M.D. Nalapat
Manipal, India — Pakistan's chief of army
staff, General Parvez Ashfaq Kayani, is a master at the strategy of starting a
fire and then volunteering to put it out in exchange for concessions. Yet he
was taken aback when President Asif Ali Zardari declined to enter the noose of
imprisonment being prepared for him by the expected return to office of
dismissed Chief Justice Iftikhar Chaudhry.
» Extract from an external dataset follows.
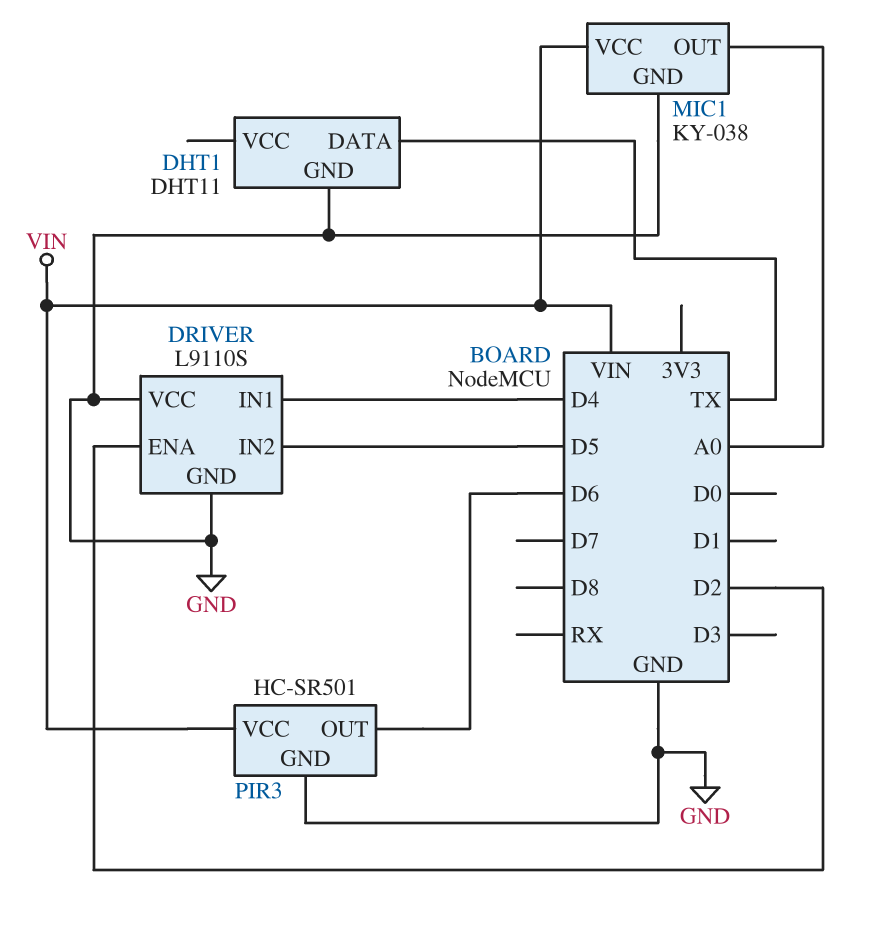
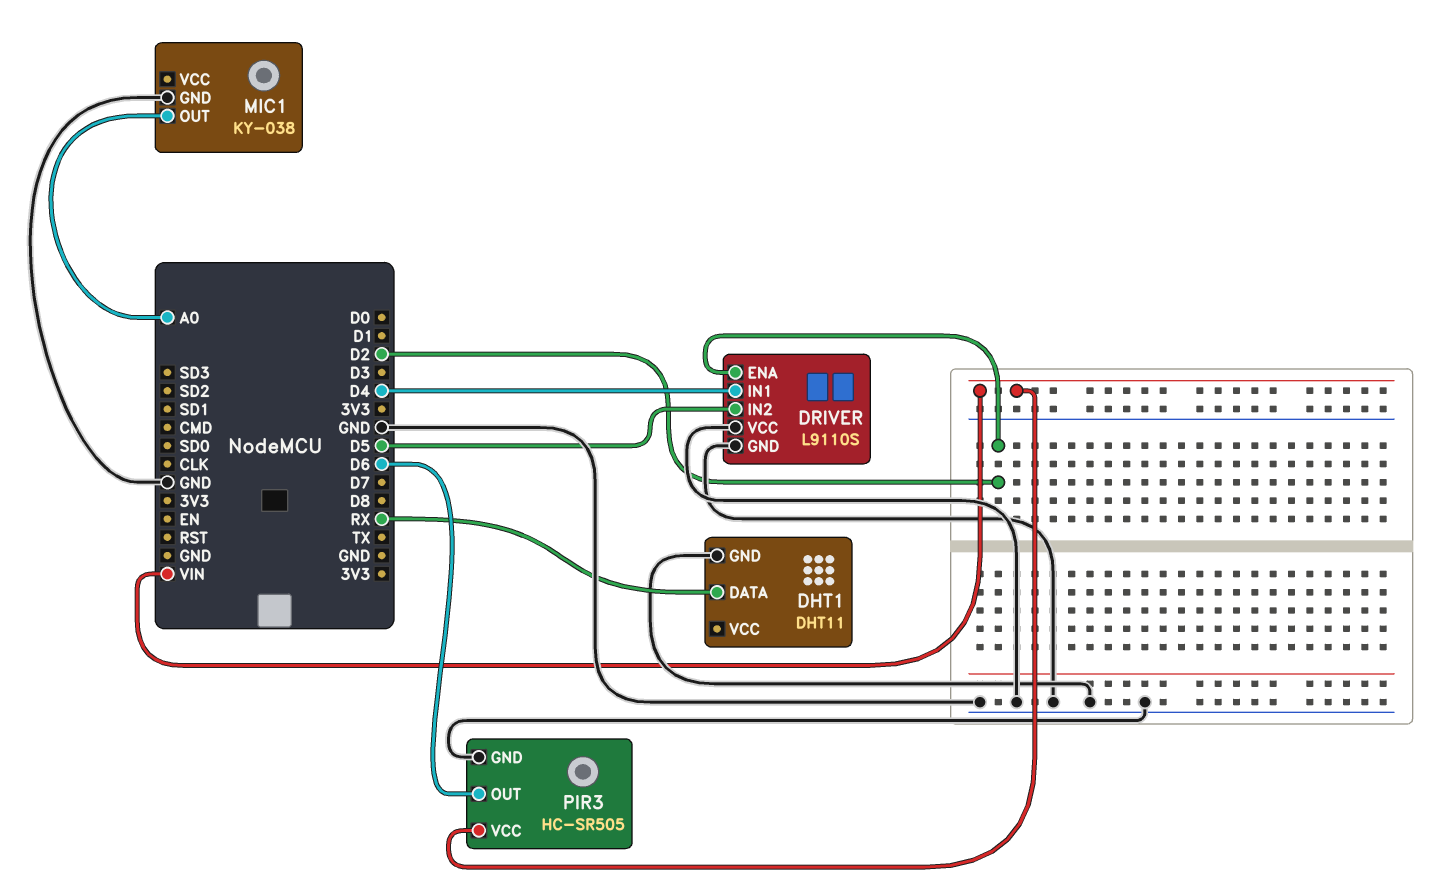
DHT1 pin DATA: TX -> RX
MIC1 pin VCC: VIN -> none
PIR3: HC-SR501 -> HC-SR505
Zardari has refused to reinstate Chaudhry,
ousted by his predecessor Gen. Pervez Musharraf, despite urgings from Prime
Minister Yousuf Gilani – who was functioning in tandem with Kayani in wanting a
more pliant head of state than Zardari.
Since then, Kayani has been working at
undermining his nominal superior, ensuring a steady diet of negative media
reports about Zardari, and ensuring backroom backing for those champions of
Punjabi supremacy in Pakistan, the Sharif brothers. The conspirators meet
outside Pakistan, usually in locations in the Middle East, to fine-tune their
plans to ensure the removal of Zardari and the return to center stage of Kayani
ally Nawaz Sharif.
Of concern to democracies about this
Pakistani soap opera is the backing that Kayani has given to the Taliban and
its parasite, al-Qaida. It is no accident that NATO has failed to prevent this
group of louts from retaking one-third of Afghanistan and moving into the rest.
U.S. backing for Kayani has ensured that
the Pakistan military's double-faced policy of secretly helping the Taliban
while publicly backing NATO continues. Now that the Clinton team is back in
office, courtesy of President Barack Obama, the United States is returning to
the 1994-96 policy of backing the Taliban.